Read the original article in The Oregonian here.
Multnomah County, despite efforts in recent years to address domestic violence, still struggles with an unsettling number of partner-on-partner assaults.
In 2011, for instance, domestic violence accounted for nearly half of all violent crime in the county, according to crime statistics. Since 2010, Multnomah County has recorded at least 20 homicides related to domestic violence, including seven victims killed in five murder-suicide events.
Reported domestic violence climbed in 2011 after a 10-year downward trend. Restraining order applications filed with Multnomah County Circuit Court jumped 6 percent over the previous year. The Portland Police Bureau saw a similar 6 percent increase in domestic violence incidents.
Now, the county and a number of partner agencies are vying for a $200,000 federal grant in what amounts to a coordinated effort to try to identify those most at risk of falling victim to domestic violence.
"Every one of these situations is so heartbreaking but, unfortunately, we simply lack the resources to fund these large research projects ourselves," Commissioner Deborah Kafoury said. "This grant can provide the opportunity to really review what's happening on a case-by-case basis and try to figure out how to prevent the next serious case from occurring."
County officials expect to hear sometime in January if the U.S. Department of Justice's Office on Violence Against Women has tapped them as one of 12 areas across the country to receive funding for an intensive, year-long research effort.
Phase two of the project will winnow grant recipients down to six.

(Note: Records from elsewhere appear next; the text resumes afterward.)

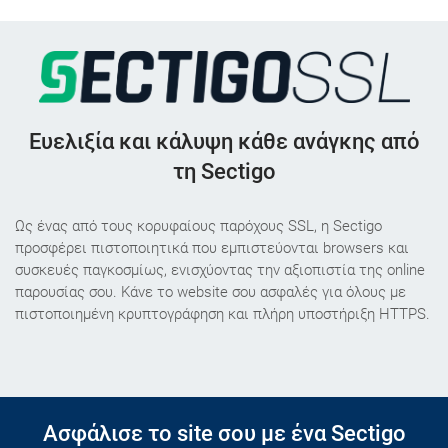
Ευελιξία και κάλυψη κάθε ανάγκης από
τη Sectigo
Ως ένας από τους κορυφαίους παρόχους SSL, η Sectigo
προσφέρει πιστοποιητικά που εμπιστεύονται browsers και
συσκευές παγκοσμίως, ενισχύοντας την αξιοπιστία της online
παρουσίας σου. Κάνε το website σου ασφαλές για όλους με
πιστοποιημένη κρυπτογράφηση και πλήρη υποστήριξη HTTPS.
Ασφάλισε το site σου με ένα Sectigo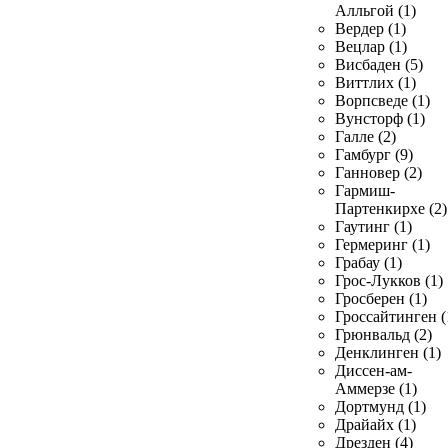
Алльгой (1)
Вердер (1)
Вецлар (1)
Висбаден (5)
Виттлих (1)
Ворпсведе (1)
Вунсторф (1)
Галле (2)
Гамбург (9)
Ганновер (2)
Гармиш-
Партенкирхе (2)
Гаутинг (1)
Гермеринг (1)
Грабау (1)
Грос-Лукков (1)
Гросберен (1)
Гроссайтинген (
Грюнвальд (2)
Денклинген (1)
Диссен-ам-
Аммерзе (1)
Дортмунд (1)
Драйайх (1)
Дрезден (4)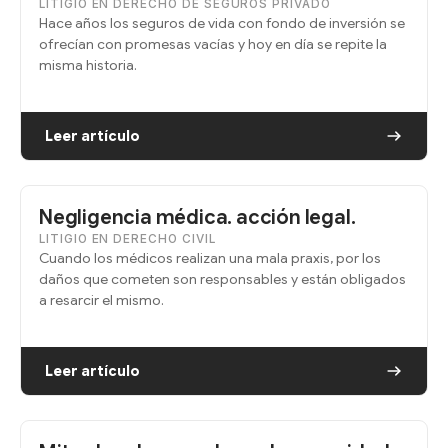
LITIGIO EN DERECHO DE SEGUROS PRIVADO
Hace años los seguros de vida con fondo de inversión se
ofrecían con promesas vacías y hoy en día se repite la
misma historia.
Leer artículo
Negligencia médica. acción legal.
LITIGIO EN DERECHO CIVIL
Cuando los médicos realizan una mala praxis, por los
daños que cometen son responsables y están obligados
a resarcir el mismo.
Leer artículo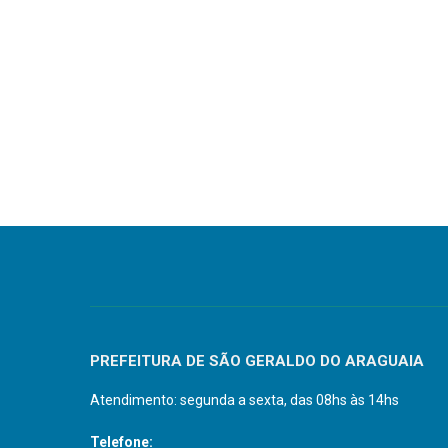
PREFEITURA DE SÃO GERALDO DO ARAGUAIA
Atendimento: segunda a sexta, das 08hs às 14hs
Telefone: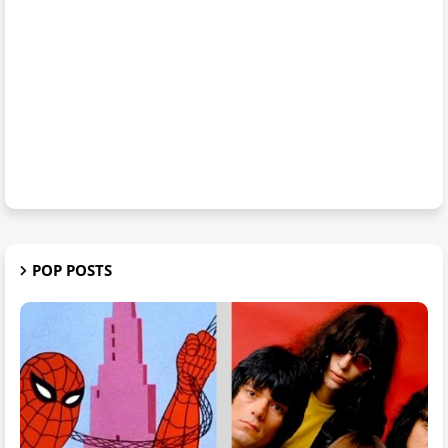
POP POSTS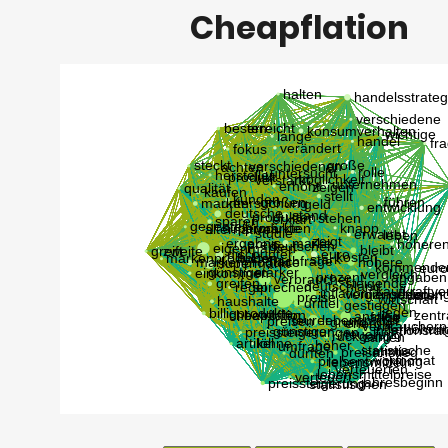
Cheapflation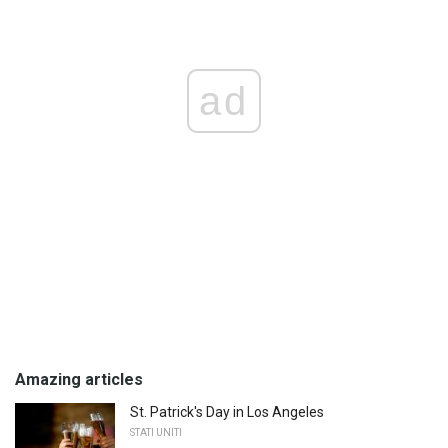
ad
Amazing articles
St. Patrick's Day in Los Angeles
STATI UNITI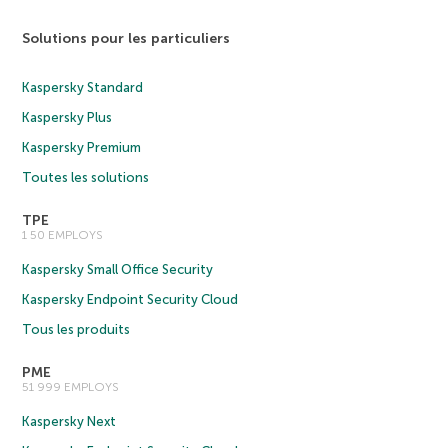
Solutions pour les particuliers
Kaspersky Standard
Kaspersky Plus
Kaspersky Premium
Toutes les solutions
TPE
1 50 EMPLOYS
Kaspersky Small Office Security
Kaspersky Endpoint Security Cloud
Tous les produits
PME
51 999 EMPLOYS
Kaspersky Next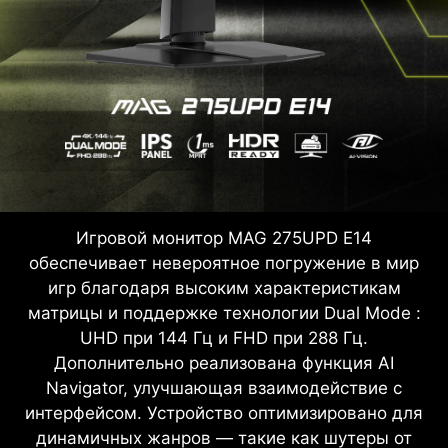
Игровой монитор MAG 275UPD E14
обеспечивает невероятное погружение в мир
игр благодаря высоким характеристикам
матрицы и поддержке технологии Dual Mode :
UHD при 144 Гц и FHD при 288 Гц.
Дополнительно реализована функция AI
Navigator, улучшающая взаимодействие с
интерфейсом. Устройство оптимизировано для
динамичных жанров — такие как шутеры от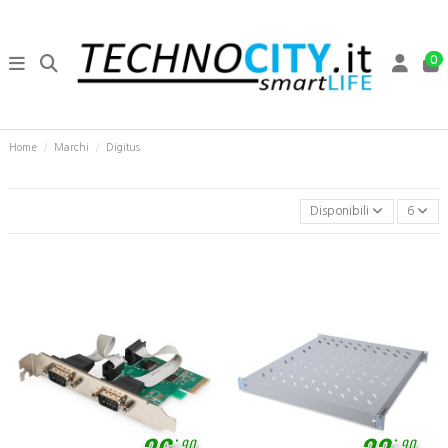
0
Home
Marchi
Digitus
Disponibili
6
,
,
90
90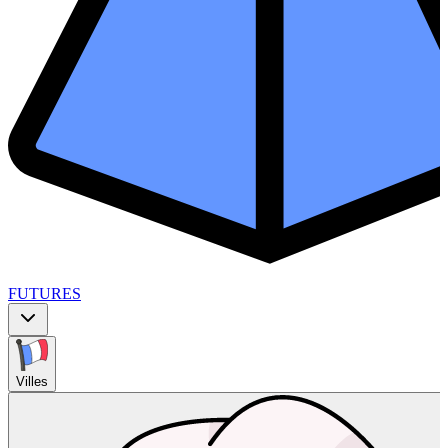
FUTURES
Villes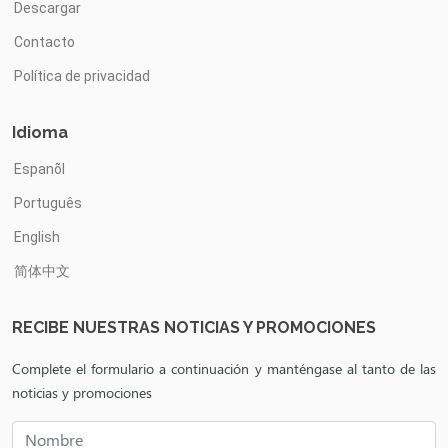
Descargar
Contacto
Política de privacidad
Idioma
Espanõl
Português
English
简体中文
RECIBE NUESTRAS NOTICIAS Y PROMOCIONES
Complete el formulario a continuación y manténgase al tanto de las
noticias y promociones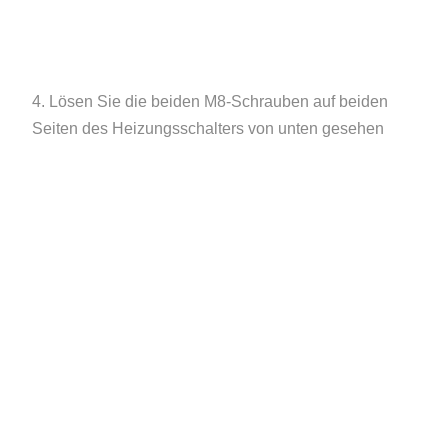
4. Lösen Sie die beiden M8-Schrauben auf beiden
Seiten des Heizungsschalters von unten gesehen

Those areas would then receive funding for an additional three years to implement a specific intervention model.
Many in the county think they already have a leg up on many jurisdictions nationally when it comes to examining the causes and effects of domestic violence.
Kafoury and Presiding Circuit Court Judge Nan Waller, for instance, co-chair what's called the Domestic Violence Fatality Review Team.
The team's 34 members, composed of leadership-level staff from a number of public and private agencies, pore over case files from selected domestic-violence fatalities and identify issues and themes that can be used in preventing future instances.
Other efforts involving the Portland Police Bureau, the Multnomah County district attorney's office and a number of other agencies provide forums for sharing information across systems.
What this grant could achieve, however, is unique among all of those efforts, said Kris Henning, associate dean of Portland State University's College of Urban and Public Affairs.
Typically, he said, data on domestic violence situations come from two broad categories -- case files assembled by criminal justice concerns and victims. Only rarely, Henning added, is information from these respective groups directly compared to help illuminate the full picture of what precipitated any one instance of serious assault.
"What we need are multiple ways of evaluating risk," said Henning, who would serve as lead researcher for the project if the grant is approved. "The whole idea is to close the gaps that now exist in the system."
A recent paper Henning co-authored, for instance, indicates that victims of domestic violence are often able to predict whether they are likely to be re-assaulted within the next year. Sometimes, however, they get it wrong and miss what should have been clear warning signs, such as the psychological effects on someone who has just been laid off, is habitually drinking or using drugs or has been estranged from a partner.
Similarly, risk-assessment scales developed by criminal justice experts are not perfect and can also be blind to some aspects of predicting future risks.
"We've already taken a lot of steps to address this awful problem," Kafoury said. "But the statistics speak for themselves and there is obviously room for improvement."